A successful flotation of Revolut, say, or Klarna (neither of which Augmentum owns) could be enough to trigger a bit of a rethink. Wise, a London-based and listed financial disruptor now valued at £9.4 billion, shows what can be achieved.
“We’ve got a couple of businesses which have traded very, very well and which, if the market reopens, I’m sure their boards will be keen to understand their options. I don’t want to name a name here. One of our top five investments is making more than £50 million of Ebitda [earnings before deductions]. It’s not necessarily the one everyone thinks is the star in the portfolio.”

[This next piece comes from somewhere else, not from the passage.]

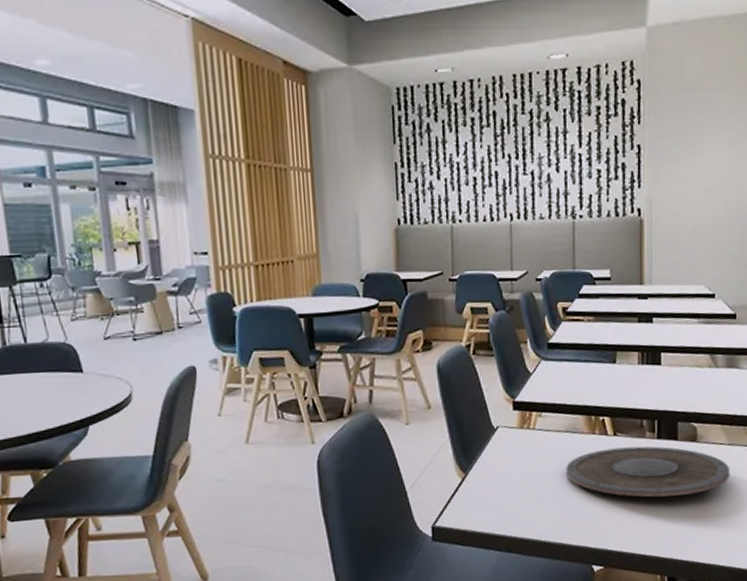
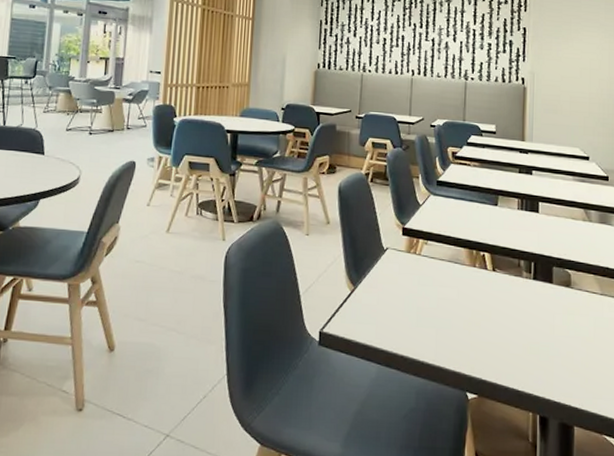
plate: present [566,446,730,498] -> none [447,282,602,337]

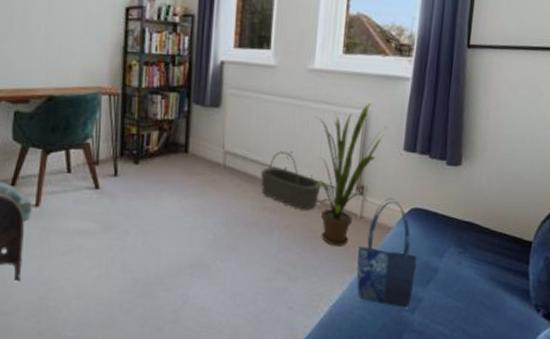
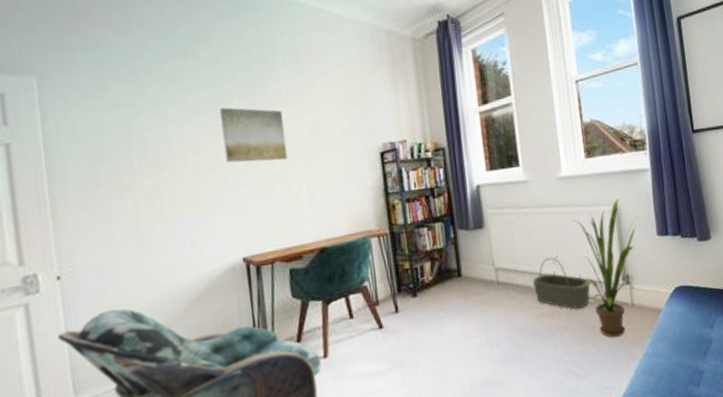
shopping bag: present [356,197,418,308] -> none [635,281,694,385]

He won’t say more, alas. It’s been a stimulating two and a half hours. “I need to run,” says the man with more start-ups to back.
Orrery: receipt
2 x Set menu: 118.00
Saffron risotto with ossobuco sauce; sea bass
Beetroot tartare with straciatella; sea bass
1 x Mashed potato 7.25
1 x Broccoli 7.25
1 x glass Piper Heidsieck champagne 19.00
1 x bottle Aquamarine sauvignon blanc 51.00
1 x still water 5.50
1 x sparkling water 5.50
1 x Macchiato 5.95
Service charge @ 14.5 per cent: 31.82
Total: 251.27
CV
Age: 52
Family: Married to Fiona, three cats
Education: Perse School Cambridge; University College, Oxford, M Eng, engineering and economics.
Career: 1995-97, McKinsey & Co; 1997-99, Fletcher Research;1999-2002, Forrester Research; 2003-2008, ScreenSelect then Video Island then LoveFilm; 2010-2012, Oxalyst Systems; 2010-2013, Paddy Power; 2018-present, Goodlord. Non-executive directorships: Zoopla, Media Ingenuity, Secret Escapes, Graze, Hubbub, Nutmeg, Dunelm. Chairman today: Augmentum Fintech.